Title VII of the Civil Rights Act of 1964 and title VIII of the Civil Rights Act of 1968 provided provisions for remediating grievance related to discrimination in employment and housing based on person characteristics. We analyze changes in civil rights complaints in U.S. district courts between 1964 and 2014 using Federal Court Cases: Integrated Data Base on Civil Terminations to better understand trends in the type of cases and trials brought by plaintiffs as well as the verdicts made on cases involving complaints of discrimination. In particular, we study the effects of fee-shifting statutes such as the Civil Rights Attorney's Fee Award Act (1976) and the Equal Access to Justice Act (1980) on the types of complaints brought to trial. Last, we study the impact of these changes on the economic outcomes of minority groups in the United States.


Poverty Prediction Using Deep Learning, Social Network Analysis, Education and Ethnicity – The case of City of Memphis

Chen Zhang and Srikar Velichety

We develop prediction models for poverty rates using data related to infrastructure development and revitalization projects, neighborhood characteristics, education and ethnicity measures for Shelby County. We combine data from a variety of sources including US Census Bureau, City of Memphis CIO's Office, University of Memphis Office of Institutional Research and Google Earth Pro Satellite imaging. Using historic satellite imagery of census tracts, we construct infrastructure development measures by uniquely combining Convolutional Neural Networks (CNN), for image classification, and Recurrent Neural Networks (RNN), for identifying sequential development. We also quantify the spatial impact of neighborhood characteristics on the poverty rate of a location using social network analysis. In doing so, we provide ways in which researchers can leverage a combination of advanced deep learning and social network analysis techniques to come up with relevant measures.

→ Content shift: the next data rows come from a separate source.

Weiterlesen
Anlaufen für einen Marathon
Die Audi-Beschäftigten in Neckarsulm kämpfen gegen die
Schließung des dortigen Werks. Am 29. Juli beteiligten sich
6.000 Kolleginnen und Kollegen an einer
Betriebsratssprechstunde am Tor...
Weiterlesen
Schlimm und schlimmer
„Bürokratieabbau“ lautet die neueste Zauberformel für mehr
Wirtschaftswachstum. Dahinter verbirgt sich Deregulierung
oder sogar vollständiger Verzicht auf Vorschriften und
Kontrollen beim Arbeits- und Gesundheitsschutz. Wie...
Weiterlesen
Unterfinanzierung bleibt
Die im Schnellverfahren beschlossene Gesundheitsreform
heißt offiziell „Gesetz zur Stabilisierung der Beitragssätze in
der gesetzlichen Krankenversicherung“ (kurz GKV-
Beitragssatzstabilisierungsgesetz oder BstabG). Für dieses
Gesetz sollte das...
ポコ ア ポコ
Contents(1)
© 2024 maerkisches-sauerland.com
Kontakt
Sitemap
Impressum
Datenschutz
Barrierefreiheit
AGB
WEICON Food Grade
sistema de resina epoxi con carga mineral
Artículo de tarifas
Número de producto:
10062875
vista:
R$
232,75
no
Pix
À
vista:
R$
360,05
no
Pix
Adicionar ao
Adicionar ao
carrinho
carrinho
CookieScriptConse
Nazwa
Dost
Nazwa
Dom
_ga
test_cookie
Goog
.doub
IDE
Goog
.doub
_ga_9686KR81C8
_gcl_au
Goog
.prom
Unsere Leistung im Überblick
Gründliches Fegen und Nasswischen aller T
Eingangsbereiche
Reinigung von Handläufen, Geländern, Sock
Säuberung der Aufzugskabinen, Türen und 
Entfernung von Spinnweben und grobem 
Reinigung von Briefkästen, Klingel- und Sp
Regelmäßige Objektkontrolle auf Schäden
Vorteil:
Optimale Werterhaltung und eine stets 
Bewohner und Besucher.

Modeling of stochastic physical processes by analyzing collision time distributions

Ranganathan Gopalakrishnan

The proposed research aims to develop an analysis technique to parameterize ion-ion collision time distributions obtained by numerically solving the linear stochastic Langevin equation. The methodology includes analyzing the distributions to infer their variation with physical parameters. The Langevin equation is a powerful tool to reduce N-body interactions in gas-phase systems to 2-body interactions, thereby making it computationally inexpensive in the modeling of aerosols, dusty plasmas and ionic systems. Preliminary data outlining our approach is presented in this proposal along with details from a manuscript that is currently in review on this topic. A work plan for Summer 2019 that will result in a peer-reviewed publication and data for several external grant proposals is outlined. The culmination of this study will be a modeling approach to summarize solutions to the linear stochastic Langevin equation calculations of ionion collision times into accurate predictive models that consider gas density (pressure and temperature), ion shape, mobility and mass, and ion-specific potential interactions that accurately describe the chemical physics.


Preliminary study of a novel unbiased machine-learning approach, hybrid clustering with multidimensional vectors

Hongmei Zhang and Bernie J. Daigle

There is growing recognition that the pathogenesis of many common diseases is a consequence of concerted activities of genetics and epigenetics, and a single data type is often insufficient to explain their pathophysiology. However, one challenge is the lack of appropriate methods to integratively analyze multiple data sources, particularly for "omics" data such as genome-scale genetic and epigenetic data. Current analytical techniques suffer from at least two critical limitations: linearity and additivity assumptions when integrating different sources. These assumptions are known to be biologically unrealistic. Discarding these assumptions, we will develop a computationally efficient non-parametric method to examine patterns in gene features via novel clustering on integrated genetic, DNA methylation (DNAM), and gene expression (GE) data. The method is a hybrid of divisive and agglomerative clustering with partitioning around medoids (PAM). The goal of this proposal is to produce preliminary results on this novel approach to prepare for resubmission.